Bagikan:

JAMBI - Polda Jambi memusnahkan barang bukti narkotika hasil pengungkapan tiga kasus di Lapangan Mapolda Jambi, Kamis 21 Mei 2026. Kegiatan itu dirangkai dengan deklarasi Gerakan Jambi Anti Narkoba.

Barang bukti yang dimusnahkan terdiri dari 20 kilogram sabu, 20.241 butir ekstasi seberat sekitar 9,1 kilogram, serta 1.975 cartridge etomidate atau sebanyak 4.332,5 mililiter. Barang bukti tersebut berasal dari tiga laporan polisi dengan enam tersangka.

Kapolda Jambi Krisno Halomoan Siregar mengatakan pemusnahan barang bukti dilakukan sebagai bentuk transparansi dan komitmen aparat dalam memberantas peredaran narkoba di wilayah Jambi.

“Pemusnahan barang bukti yang kita saksikan hari ini bukan sekadar rutinitas formalitas hukum, tetapi bentuk ketegasan dalam memutus rantai peredaran narkoba,” kata Krisno.
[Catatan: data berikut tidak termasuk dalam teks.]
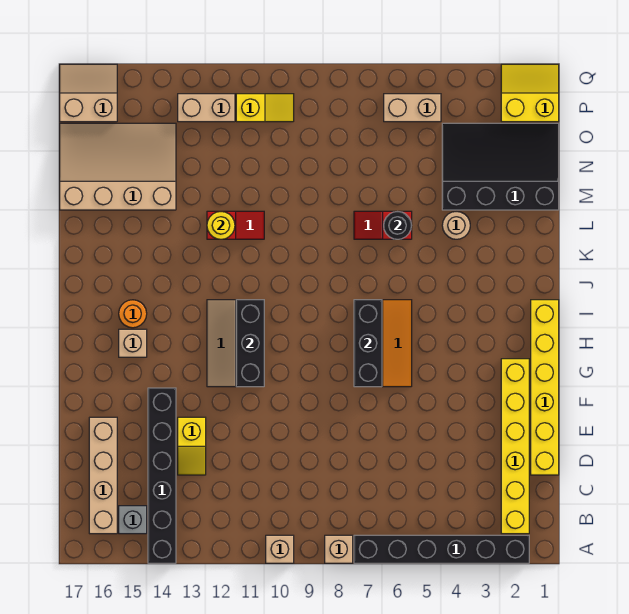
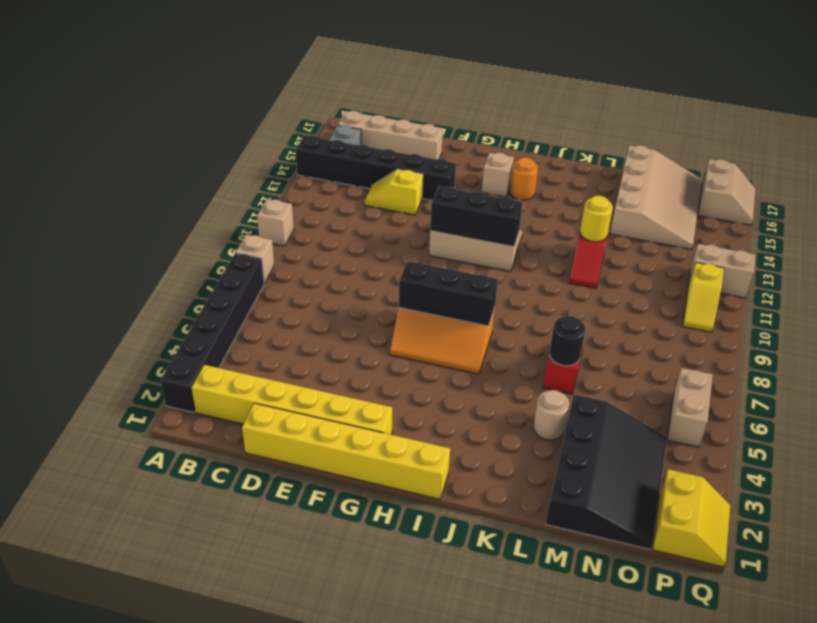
tan 1x2 brick [178,94,235,122] -> tan 1x2 brick turned to [688,244,755,298]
Ia menyebut selama lima tahun terakhir Direktorat Reserse Narkoba Polda Jambi bersama jajaran Polres berhasil mengungkap 3.760 kasus narkoba dengan total 5.385 tersangka. Dari pengungkapan tersebut, aparat menyita sekitar 1,4 ton narkotika berbagai jenis.

Menurut Krisno, pengungkapan dan penyitaan barang bukti itu diperkirakan telah menyelamatkan 126.391 jiwa dari bahaya narkoba.

Gubernur Jambi Al Haris mengatakan pemerintah daerah mendukung langkah penegakan hukum terhadap peredaran narkotika di Provinsi Jambi.

“Tidak ada tempat aman bagi narkoba di Provinsi Jambi,” ujar Al Haris.

Dalam kegiatan tersebut juga dilakukan penandatanganan deklarasi Gerakan Jambi Anti Narkoba yang diharapkan dapat dilanjutkan hingga tingkat kabupaten, kecamatan, desa, hingga RT.

Direktur Reserse Narkoba Polda Jambi Dewa Made Palguna mengatakan pengungkapan kasus itu juga dinilai mampu mencegah potensi kerugian negara untuk biaya rehabilitasi sebesar Rp606,7 miliar, dengan nilai ekonomis barang bukti mencapai Rp26,2 miliar.

Ia juga mengajak seluruh elemen masyarakat untuk memperkuat sinergi dalam memerangi narkoba.

“Kami mengimbau kepada seluruh instansi pemerintah, BNNP, Kejaksaan, Pengadilan, TNI, civitas akademika, media pers serta seluruh elemen masyarakat untuk terus memperkuat sinergi dan menyatakan perang terhadap narkoba,” pungkasnya.